RÉPUBLIQUE FRANÇAISE



AU NOM DU PEUPLE FRANÇAIS











A R R Ê T



Prononcé publiquement par mise à disposition de l'arrêt au greffe de la Cour le 18 Juillet 2024, les parties en ayant été préalablement avisées dans les conditions prévues au de...

PS/DD

Numéro 24/2386

COUR D'APPEL DE PAU

Chambre sociale

ARRÊT DU 18/07/2024

Dossier : N° RG 22/00541 - N°Portalis DBVV-V-B7G-IECL

Nature affaire :

Contestation du motif non économique de la rupture du contrat de travail

Affaire :

[G] [W]

C/

Société GASCOGNE SA

Grosse délivrée le

à :

RÉPUBLIQUE FRANÇAISE

AU NOM DU PEUPLE FRANÇAIS

A R R Ê T

Prononcé publiquement par mise à disposition de l'arrêt au greffe de la Cour le 18 Juillet 2024, les parties en ayant été préalablement avisées dans les conditions prévues au deuxième alinéa de l'article 450 du Code de Procédure Civile.

* * * * *

APRES DÉBATS

à l'audience publique tenue le 13 Décembre 2023, devant :

Madame SORONDO, magistrat chargé du rapport,

assistée de Madame LAUBIE, Greffière.

Madame CAUTRES, en application des articles 805 et 907 du Code de Procédure Civile et à défaut d'opposition a tenu l'audience pour entendre les plaidoiries, en présence de Madame SORONDO et en a rendu compte à la Cour composée de :

Madame CAUTRES, Présidente

Madame SORONDO, Conseiller

Madame PACTEAU, Conseiller

qui en ont délibéré conformément à la loi.

dans l'affaire opposant :

APPELANTE :

Madame [G] [W]

[Adresse 1]

[Localité 4]

Comparante et assistée de Maître LOYCE-CONTY de la SELARL BLAZY & ASSOCIES, avocat au barreau de BAYONNE

INTIMÉE :

Société GASCOGNE SA

agissant poursuites et diligences de son Représentant légal domicilié en cette qualité audit siège

[Adresse 3]

[Localité 2]

Représentée par Maître RAFFY de la SELARL MATHIEU RAFFY - MICHEL PUYBARAUD, avocat au barreau de BORDEAUX, et Maître TAYEG de la SAS DELCADE, avocat au barreau de BORDEAUX

sur appel de la décision

en date du 26 JANVIER 2022

rendue par le CONSEIL DE PRUD'HOMMES - FORMATION PARITAIRE DE MONT DE MARSAN

RG numéro : F20/00082

EXPOSÉ DU LITIGE

Mme [G] [W] a été embauchée à compter du 8 janvier 2007 par la société Gascogne Papier, en qualité de directrice des ressources humaines, statut cadre III, B, coefficient 600, selon contrat à durée indéterminée régi par la convention collective nationale des ingénieurs et cadres production des papiers, cartons et celluloses.

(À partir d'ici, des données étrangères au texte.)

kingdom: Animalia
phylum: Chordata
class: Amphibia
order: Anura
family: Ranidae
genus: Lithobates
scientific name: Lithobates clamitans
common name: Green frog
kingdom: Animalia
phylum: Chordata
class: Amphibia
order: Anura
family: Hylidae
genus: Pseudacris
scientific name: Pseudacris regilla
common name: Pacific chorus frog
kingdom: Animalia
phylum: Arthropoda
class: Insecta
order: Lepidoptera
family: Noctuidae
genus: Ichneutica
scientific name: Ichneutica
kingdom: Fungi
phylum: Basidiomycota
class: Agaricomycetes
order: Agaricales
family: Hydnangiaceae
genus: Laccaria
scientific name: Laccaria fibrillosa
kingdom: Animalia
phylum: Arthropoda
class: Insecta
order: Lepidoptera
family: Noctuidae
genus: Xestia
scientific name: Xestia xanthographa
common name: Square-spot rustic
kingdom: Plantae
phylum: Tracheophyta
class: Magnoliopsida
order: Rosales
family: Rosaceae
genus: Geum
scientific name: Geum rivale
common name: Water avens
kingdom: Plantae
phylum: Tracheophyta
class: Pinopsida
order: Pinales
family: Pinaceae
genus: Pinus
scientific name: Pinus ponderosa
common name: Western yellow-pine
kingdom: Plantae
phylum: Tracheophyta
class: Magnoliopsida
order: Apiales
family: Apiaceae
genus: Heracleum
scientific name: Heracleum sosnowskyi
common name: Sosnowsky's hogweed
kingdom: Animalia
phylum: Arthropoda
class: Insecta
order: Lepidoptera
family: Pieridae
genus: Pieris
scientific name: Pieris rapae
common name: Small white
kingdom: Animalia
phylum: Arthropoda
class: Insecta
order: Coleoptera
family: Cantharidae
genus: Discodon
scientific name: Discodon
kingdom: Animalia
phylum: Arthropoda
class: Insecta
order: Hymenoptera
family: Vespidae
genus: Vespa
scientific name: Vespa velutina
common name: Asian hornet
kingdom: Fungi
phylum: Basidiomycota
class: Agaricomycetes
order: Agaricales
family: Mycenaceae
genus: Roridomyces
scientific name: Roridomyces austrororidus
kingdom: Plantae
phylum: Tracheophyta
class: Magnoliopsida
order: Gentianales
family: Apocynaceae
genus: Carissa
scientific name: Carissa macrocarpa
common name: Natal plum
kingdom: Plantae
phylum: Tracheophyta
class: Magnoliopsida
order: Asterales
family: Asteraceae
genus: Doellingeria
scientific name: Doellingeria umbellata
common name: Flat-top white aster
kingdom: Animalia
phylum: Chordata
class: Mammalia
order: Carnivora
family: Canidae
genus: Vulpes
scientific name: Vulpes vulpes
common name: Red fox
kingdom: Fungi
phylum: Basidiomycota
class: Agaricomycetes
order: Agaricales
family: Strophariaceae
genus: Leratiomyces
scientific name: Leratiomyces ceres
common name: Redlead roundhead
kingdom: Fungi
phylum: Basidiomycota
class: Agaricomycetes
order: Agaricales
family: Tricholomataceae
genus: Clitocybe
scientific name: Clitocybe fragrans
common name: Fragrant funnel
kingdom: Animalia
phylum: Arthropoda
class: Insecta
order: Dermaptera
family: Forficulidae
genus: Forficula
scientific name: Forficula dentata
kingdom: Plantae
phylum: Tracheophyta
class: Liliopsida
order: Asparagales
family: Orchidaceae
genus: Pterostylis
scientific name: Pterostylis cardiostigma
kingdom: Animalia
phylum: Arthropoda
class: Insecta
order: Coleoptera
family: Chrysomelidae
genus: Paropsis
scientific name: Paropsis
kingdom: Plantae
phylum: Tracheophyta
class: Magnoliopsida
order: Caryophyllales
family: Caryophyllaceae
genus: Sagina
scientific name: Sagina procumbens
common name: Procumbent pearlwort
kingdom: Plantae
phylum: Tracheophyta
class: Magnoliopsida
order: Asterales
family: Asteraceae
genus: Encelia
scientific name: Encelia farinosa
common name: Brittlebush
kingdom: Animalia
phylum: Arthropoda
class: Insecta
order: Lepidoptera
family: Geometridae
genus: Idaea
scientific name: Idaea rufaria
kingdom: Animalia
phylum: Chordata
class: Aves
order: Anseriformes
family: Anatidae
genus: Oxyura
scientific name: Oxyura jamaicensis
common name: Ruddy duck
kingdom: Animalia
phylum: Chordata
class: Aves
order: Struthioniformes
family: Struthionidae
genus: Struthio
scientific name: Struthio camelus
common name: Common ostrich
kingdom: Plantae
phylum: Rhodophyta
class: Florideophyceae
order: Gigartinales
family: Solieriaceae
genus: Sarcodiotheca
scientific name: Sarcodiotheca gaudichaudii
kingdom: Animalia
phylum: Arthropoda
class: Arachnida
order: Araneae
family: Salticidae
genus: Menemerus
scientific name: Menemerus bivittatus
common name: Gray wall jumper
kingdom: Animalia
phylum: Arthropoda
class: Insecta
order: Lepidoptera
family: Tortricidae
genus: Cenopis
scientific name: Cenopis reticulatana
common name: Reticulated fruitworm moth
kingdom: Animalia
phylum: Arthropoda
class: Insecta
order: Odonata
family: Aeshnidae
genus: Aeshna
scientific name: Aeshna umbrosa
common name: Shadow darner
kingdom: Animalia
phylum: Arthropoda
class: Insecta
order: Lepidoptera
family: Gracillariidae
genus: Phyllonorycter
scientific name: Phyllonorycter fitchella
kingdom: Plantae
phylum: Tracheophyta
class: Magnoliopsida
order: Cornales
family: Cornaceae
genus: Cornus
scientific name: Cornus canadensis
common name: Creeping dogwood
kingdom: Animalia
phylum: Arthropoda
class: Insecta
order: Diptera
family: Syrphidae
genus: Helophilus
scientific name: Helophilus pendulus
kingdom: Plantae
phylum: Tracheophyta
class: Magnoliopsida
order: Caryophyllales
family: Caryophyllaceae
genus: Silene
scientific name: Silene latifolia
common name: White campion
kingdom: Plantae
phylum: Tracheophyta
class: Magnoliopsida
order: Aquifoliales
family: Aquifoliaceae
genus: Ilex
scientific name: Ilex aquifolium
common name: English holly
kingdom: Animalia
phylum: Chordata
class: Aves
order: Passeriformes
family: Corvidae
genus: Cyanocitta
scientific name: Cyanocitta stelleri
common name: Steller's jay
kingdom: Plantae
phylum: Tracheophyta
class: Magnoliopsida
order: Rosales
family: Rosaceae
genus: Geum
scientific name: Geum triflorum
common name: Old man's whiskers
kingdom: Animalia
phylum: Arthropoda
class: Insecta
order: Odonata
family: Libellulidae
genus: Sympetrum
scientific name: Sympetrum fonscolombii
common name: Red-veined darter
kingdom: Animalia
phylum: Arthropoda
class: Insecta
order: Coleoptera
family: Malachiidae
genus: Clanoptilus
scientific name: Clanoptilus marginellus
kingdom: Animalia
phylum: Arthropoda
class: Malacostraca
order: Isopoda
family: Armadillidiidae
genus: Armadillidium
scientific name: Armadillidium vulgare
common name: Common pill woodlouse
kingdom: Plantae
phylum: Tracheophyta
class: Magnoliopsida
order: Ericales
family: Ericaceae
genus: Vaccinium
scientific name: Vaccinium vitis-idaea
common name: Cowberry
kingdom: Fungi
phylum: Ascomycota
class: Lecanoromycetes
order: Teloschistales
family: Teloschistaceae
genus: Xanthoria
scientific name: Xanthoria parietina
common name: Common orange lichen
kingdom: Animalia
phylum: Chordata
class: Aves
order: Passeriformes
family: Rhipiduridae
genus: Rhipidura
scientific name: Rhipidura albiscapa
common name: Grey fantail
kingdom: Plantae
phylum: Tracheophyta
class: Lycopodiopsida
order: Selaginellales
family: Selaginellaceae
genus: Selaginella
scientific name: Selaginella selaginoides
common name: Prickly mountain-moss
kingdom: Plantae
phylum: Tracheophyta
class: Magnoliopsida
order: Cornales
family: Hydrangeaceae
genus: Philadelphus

Par convention tripartite du 2 décembre 2015 entre la société Gascogne Papier, la société Gascogne SA et la salariée, le contrat de travail a été transféré à la société Gascogne SA au 1er janvier 2016 avec reprise d'ancienneté au 8 janvier 2007, au poste celui de directeur des ressources humaines Holding et Division Emballage.

Mme [W] a été en arrêt de travail pour maladie de courant décembre 2017 au 15 janvier 2018 puis en mi-temps thérapeutique.

Le 28 mars 2018, elle a été agressée à son domicile par le conjoint d'une ancienne salariée licenciée le 22 novembre 2017 pour cause réelle et sérieuse. Il en est résulté un arrêt de travail pris en charge au titre de la législation sur les risques professionnels.

Le 15 octobre 2019, le médecin du travail l'a déclarée inapte à son poste, avec la mention suivante : « l'état de santé du salarié fait obstacle à tout reclassement dans un emploi ».

Mme [W] était conseillère prud'homale. Les parties divergent relativement à la connaissance par l'employeur du renouvellement de son mandat prud'homal à compter du 1er janvier 2018.

Mme [W] a été convoquée à un entretien préalable à un éventuel licenciement fixé le 25 octobre 2019.

Le 29 octobre 2019 elle a été licenciée pour inaptitude et impossibilité de reclassement.

Le 26 octobre 2020, elle a saisi la juridiction prud'homale au fond.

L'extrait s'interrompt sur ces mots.